Chief minister Nitish Kumar on Thursday laid the foundation stone for Jayaprabha Medanta Hospital, the super-speciality hospital project of the health department. The 500-bed hospital would be constructed within two-and-a-half years, and its OPD (outpatient department) would start functioning within a year.
Among the super-speciality departments at the hospital would be orthopaedics, cancer, cardiology, trauma & critical care, neurosciences, renal sciences, endocrinology & diabetes, gastroenterology, liver, kidney and bone marrow transplant.
The hospital will come up on the 7-acre area of the Jayaprabha Hospital at Kankerbagh, which the state government has provided on 33 years' lease to Medanta. The Medanta Group will spend Rs 600 crore for the construction of the hospital.
"The hospital would serve the purpose of such patients who need special treatment and in absence of a super-speciality hospital go outside the state for treatment," Nitish said.
Last year, the health department floated a global tender to select a private player with the help of the International Finance Corporation (IFC). Six established names - Medanta, Apollo, Asian Institute of Medical Sciences, Global Healthcare Systems Private Limited, Narayan Hrudayala, and Abengoa from Spain - evinced interest. Gurgaon-based Medanta bagged the project and on August 22 last year signed an agreement with the health department in public private partnership (PPP) mode. Medanta received the land on August 31.

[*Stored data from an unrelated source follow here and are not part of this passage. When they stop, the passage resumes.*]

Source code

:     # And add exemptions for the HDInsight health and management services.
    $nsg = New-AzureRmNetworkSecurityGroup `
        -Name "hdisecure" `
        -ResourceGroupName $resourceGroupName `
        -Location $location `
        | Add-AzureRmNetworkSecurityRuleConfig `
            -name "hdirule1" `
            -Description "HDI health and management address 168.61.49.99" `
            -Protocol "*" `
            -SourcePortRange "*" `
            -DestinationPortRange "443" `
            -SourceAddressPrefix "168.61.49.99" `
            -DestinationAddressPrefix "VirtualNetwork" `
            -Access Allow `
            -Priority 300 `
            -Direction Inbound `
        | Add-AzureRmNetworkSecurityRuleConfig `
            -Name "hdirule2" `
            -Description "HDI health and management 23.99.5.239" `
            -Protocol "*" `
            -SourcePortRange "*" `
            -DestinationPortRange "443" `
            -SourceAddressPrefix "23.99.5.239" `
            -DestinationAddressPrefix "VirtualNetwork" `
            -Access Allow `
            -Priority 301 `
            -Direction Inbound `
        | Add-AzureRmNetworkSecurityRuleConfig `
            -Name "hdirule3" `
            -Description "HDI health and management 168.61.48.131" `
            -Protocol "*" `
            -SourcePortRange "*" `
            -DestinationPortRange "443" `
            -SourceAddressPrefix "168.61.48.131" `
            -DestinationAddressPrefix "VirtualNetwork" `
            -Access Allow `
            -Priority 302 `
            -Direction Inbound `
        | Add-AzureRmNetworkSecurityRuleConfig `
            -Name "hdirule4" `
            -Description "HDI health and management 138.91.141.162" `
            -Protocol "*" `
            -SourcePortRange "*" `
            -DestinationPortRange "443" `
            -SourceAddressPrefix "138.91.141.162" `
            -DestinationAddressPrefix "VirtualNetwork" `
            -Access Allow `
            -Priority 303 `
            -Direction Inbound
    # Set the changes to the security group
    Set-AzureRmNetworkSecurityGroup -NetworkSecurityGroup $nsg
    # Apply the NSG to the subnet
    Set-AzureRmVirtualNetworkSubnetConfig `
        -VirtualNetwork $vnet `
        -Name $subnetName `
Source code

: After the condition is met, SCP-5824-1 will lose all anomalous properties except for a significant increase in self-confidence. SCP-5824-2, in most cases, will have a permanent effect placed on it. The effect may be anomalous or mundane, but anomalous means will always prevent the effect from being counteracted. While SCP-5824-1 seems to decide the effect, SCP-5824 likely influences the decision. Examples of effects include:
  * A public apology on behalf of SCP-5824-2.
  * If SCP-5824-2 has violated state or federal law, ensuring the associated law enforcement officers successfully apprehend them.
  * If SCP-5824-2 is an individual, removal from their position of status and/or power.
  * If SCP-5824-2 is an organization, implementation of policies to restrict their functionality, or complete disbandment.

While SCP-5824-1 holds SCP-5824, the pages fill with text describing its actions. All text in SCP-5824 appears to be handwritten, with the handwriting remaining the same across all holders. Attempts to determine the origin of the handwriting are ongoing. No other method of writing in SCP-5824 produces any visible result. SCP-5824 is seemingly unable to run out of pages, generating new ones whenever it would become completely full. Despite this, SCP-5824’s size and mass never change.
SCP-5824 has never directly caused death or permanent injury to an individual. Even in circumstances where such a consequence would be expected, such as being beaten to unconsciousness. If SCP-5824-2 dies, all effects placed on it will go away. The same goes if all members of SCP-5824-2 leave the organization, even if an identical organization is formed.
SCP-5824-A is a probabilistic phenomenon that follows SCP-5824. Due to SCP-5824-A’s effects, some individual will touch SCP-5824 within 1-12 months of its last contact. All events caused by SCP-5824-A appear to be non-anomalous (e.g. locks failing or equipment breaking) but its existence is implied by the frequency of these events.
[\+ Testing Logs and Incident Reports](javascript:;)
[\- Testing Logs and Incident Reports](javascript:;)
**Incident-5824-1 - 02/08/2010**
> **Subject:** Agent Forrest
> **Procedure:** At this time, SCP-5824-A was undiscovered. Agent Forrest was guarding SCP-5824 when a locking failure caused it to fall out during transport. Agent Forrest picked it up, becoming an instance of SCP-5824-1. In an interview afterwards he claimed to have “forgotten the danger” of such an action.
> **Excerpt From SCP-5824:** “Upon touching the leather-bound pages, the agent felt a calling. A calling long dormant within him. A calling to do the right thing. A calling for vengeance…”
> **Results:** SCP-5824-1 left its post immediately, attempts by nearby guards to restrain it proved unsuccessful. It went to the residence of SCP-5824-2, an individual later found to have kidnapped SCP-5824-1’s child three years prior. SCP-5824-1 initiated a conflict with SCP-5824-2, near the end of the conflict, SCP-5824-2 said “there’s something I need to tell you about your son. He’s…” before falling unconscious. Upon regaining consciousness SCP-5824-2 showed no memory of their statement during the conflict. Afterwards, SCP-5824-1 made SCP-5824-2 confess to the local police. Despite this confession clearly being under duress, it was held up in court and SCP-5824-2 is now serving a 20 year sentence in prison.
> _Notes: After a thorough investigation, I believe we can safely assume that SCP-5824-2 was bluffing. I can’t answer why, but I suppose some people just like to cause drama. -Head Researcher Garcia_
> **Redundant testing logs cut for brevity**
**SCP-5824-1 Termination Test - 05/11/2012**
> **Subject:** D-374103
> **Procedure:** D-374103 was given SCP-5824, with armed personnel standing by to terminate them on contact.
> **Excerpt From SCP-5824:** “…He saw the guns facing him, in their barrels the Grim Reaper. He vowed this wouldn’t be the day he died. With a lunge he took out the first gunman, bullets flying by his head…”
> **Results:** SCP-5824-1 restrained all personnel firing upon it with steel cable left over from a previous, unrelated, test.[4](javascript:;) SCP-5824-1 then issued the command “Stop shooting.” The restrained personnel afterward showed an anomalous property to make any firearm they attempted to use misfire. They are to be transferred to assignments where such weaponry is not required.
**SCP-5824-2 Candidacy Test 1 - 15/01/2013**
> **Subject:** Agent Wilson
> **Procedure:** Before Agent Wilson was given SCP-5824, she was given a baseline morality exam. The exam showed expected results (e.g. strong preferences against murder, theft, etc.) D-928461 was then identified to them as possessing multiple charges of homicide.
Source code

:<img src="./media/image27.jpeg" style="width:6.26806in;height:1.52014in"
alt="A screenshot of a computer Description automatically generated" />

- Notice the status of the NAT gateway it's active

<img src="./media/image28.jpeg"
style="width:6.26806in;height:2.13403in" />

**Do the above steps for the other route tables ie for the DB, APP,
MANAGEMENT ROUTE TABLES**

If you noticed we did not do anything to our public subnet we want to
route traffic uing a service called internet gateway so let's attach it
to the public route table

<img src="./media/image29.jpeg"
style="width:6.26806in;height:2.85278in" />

"Around one-third of OPD patients at AIIMS, Medanta and other hospitals in Delhi are from Bihar and Uttar Pradesh," said Naresh Trehan, chairman and managing director of Medanta Group, who was in Patna for the foundation event along with two of his doctor colleagues, Ajayanand Jha and Rajiv Gupta, who have roots in Bihar. "The hospital will cater to the needs of such patients as they won't need to take the pain of going outside for treatment, and it will be cost-effective too," Trehan added.
Jayaprabha Medanta will reserve one-fourth of its 500 seats for below-poverty-line patients. Such patients would be provided treatment on Central Government Health Schemes rates, and the state government will reimburse the treatment cost to such patients.